What lines in the following entries hold the word "монтажа"? Copy each one.

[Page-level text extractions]

* * * * * * *

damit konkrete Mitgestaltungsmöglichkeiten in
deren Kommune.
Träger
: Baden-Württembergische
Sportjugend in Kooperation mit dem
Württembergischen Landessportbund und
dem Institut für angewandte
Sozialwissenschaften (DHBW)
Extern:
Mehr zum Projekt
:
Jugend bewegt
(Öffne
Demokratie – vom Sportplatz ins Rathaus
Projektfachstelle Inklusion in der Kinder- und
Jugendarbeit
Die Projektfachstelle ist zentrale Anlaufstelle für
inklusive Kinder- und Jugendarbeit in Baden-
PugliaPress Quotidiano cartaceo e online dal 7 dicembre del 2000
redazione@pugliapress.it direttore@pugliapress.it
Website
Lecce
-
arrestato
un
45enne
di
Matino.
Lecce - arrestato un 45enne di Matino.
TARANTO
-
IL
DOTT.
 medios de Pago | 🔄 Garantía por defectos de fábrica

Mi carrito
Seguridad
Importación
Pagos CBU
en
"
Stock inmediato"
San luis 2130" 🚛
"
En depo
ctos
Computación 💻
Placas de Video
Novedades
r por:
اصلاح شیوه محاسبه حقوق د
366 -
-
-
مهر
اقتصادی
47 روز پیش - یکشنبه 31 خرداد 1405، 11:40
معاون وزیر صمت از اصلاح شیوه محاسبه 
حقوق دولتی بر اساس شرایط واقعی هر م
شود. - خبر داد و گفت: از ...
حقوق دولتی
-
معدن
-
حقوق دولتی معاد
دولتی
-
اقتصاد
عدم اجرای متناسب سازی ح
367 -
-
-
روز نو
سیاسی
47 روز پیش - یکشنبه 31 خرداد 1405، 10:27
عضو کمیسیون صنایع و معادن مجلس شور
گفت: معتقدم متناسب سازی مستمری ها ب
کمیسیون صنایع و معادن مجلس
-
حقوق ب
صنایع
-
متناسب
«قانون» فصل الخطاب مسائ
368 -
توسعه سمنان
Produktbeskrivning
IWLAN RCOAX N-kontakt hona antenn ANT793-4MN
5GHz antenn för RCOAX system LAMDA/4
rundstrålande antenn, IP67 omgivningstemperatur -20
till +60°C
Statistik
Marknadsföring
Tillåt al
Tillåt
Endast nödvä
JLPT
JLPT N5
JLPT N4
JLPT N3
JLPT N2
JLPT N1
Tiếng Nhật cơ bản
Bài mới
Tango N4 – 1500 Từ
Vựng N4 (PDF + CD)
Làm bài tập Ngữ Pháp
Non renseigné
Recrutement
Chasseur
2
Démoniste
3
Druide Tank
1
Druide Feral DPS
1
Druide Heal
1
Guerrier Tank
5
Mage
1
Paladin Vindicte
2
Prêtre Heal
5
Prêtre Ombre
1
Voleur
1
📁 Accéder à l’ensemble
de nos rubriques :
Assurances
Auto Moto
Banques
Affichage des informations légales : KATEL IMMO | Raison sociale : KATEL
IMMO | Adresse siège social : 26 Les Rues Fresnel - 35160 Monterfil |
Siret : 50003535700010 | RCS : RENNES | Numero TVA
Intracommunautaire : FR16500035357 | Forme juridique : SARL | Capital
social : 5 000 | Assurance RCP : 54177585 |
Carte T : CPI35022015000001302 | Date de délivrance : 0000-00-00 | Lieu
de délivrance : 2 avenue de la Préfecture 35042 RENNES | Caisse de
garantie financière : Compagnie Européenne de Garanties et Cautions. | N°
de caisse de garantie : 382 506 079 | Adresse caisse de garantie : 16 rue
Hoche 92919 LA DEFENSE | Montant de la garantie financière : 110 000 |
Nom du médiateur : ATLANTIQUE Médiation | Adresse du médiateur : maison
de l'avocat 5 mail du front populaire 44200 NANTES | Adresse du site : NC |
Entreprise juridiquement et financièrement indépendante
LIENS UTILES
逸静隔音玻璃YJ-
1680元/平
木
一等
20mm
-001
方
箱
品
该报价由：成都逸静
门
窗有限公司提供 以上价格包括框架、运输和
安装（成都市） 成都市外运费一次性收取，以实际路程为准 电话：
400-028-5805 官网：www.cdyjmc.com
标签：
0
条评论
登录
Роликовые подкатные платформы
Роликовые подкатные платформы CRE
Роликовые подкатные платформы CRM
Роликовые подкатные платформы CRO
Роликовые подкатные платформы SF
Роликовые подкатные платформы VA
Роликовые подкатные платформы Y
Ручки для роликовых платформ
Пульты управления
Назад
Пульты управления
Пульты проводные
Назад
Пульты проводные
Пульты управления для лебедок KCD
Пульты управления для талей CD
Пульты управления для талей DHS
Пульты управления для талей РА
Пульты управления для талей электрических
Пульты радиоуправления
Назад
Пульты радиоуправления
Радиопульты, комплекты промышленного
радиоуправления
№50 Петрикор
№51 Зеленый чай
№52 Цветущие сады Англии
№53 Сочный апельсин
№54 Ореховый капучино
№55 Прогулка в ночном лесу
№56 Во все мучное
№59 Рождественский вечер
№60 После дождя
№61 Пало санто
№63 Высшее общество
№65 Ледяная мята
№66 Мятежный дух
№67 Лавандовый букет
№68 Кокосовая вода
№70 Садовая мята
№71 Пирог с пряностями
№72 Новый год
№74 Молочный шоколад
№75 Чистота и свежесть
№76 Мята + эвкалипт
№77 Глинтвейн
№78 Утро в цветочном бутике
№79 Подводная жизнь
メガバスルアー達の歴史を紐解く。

* * * * * * *

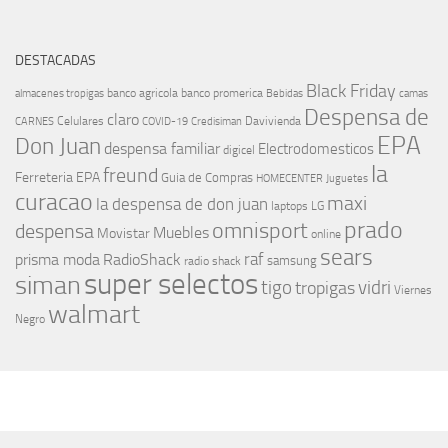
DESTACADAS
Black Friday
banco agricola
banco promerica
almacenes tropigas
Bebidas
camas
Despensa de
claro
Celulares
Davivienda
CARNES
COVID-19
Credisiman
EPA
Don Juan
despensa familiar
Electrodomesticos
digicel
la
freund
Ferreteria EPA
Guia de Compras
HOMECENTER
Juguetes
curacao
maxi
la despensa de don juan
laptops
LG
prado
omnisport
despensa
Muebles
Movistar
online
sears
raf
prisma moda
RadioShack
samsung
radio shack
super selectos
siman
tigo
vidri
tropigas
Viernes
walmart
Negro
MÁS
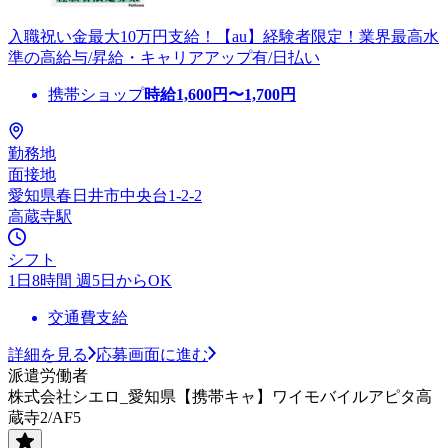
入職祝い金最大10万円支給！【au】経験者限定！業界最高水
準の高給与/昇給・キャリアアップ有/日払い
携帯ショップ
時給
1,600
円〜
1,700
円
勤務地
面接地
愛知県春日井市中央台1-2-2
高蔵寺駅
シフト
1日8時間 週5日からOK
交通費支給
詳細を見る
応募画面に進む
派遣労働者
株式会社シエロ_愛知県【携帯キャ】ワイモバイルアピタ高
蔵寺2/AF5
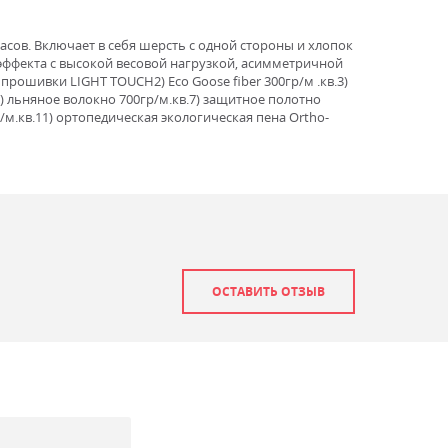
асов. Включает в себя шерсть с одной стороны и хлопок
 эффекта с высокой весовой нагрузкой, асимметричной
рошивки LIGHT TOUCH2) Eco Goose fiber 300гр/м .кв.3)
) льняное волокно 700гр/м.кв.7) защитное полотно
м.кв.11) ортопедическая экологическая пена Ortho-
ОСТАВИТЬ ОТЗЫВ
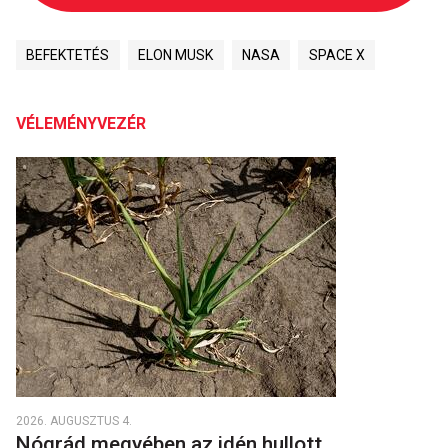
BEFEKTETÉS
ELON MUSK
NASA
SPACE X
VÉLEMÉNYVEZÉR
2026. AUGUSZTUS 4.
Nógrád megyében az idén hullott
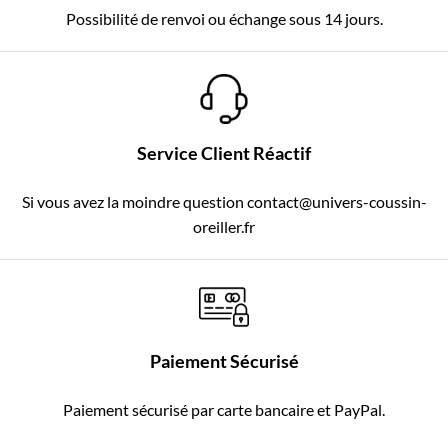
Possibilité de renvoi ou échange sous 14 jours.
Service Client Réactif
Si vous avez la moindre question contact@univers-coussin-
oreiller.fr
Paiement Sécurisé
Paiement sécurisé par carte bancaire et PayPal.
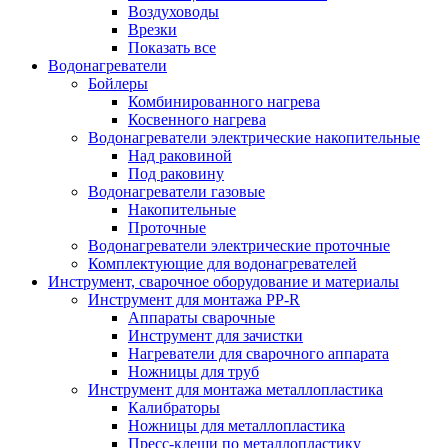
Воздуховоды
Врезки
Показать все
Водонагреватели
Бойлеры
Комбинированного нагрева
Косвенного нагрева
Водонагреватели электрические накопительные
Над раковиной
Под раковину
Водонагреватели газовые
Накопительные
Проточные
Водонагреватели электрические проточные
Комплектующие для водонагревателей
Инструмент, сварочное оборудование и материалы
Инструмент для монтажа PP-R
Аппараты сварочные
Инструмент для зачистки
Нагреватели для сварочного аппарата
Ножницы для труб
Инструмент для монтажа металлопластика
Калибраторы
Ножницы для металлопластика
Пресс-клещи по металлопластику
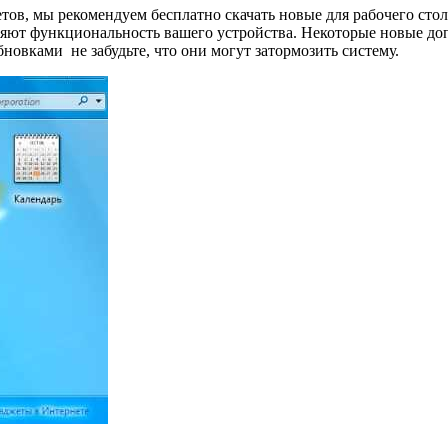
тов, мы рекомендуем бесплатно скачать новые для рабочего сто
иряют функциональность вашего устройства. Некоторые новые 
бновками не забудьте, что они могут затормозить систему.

* * * * * * *

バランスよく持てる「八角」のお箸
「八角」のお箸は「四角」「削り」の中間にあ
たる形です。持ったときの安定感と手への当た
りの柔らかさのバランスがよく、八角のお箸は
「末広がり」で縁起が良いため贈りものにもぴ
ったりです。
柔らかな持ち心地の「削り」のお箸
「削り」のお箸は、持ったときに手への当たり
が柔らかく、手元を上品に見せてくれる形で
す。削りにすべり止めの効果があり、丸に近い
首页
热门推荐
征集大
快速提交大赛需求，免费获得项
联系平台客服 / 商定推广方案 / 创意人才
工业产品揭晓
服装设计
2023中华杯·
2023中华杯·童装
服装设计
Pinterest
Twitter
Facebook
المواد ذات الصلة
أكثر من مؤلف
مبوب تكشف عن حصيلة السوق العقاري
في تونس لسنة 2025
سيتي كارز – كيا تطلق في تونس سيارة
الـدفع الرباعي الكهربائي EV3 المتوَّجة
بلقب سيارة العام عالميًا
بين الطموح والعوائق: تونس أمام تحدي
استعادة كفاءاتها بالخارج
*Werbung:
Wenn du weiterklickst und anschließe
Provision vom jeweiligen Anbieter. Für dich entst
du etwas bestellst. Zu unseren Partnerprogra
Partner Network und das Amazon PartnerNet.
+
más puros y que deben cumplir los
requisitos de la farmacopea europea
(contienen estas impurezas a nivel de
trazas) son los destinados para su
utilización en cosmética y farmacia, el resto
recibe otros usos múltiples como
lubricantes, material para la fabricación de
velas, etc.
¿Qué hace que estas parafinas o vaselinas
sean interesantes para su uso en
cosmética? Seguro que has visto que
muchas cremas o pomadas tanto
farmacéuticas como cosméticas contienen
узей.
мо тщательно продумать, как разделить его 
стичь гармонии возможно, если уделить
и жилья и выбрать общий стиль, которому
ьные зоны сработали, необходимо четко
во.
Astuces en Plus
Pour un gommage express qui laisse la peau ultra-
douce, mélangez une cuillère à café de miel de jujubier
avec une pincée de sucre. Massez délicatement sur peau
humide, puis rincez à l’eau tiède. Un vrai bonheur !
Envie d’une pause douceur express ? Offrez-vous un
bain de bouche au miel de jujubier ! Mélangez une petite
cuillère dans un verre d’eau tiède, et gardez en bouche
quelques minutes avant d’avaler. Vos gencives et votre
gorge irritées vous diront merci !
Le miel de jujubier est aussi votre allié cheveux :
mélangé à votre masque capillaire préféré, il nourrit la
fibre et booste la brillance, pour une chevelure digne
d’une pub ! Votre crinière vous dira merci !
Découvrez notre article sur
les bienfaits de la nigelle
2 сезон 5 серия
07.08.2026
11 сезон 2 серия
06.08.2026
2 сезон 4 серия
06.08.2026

* * * * * * *

## YOUR RESPONSE:
Инструмент для монтажа PP-R
Инструмент для монтажа металлопластика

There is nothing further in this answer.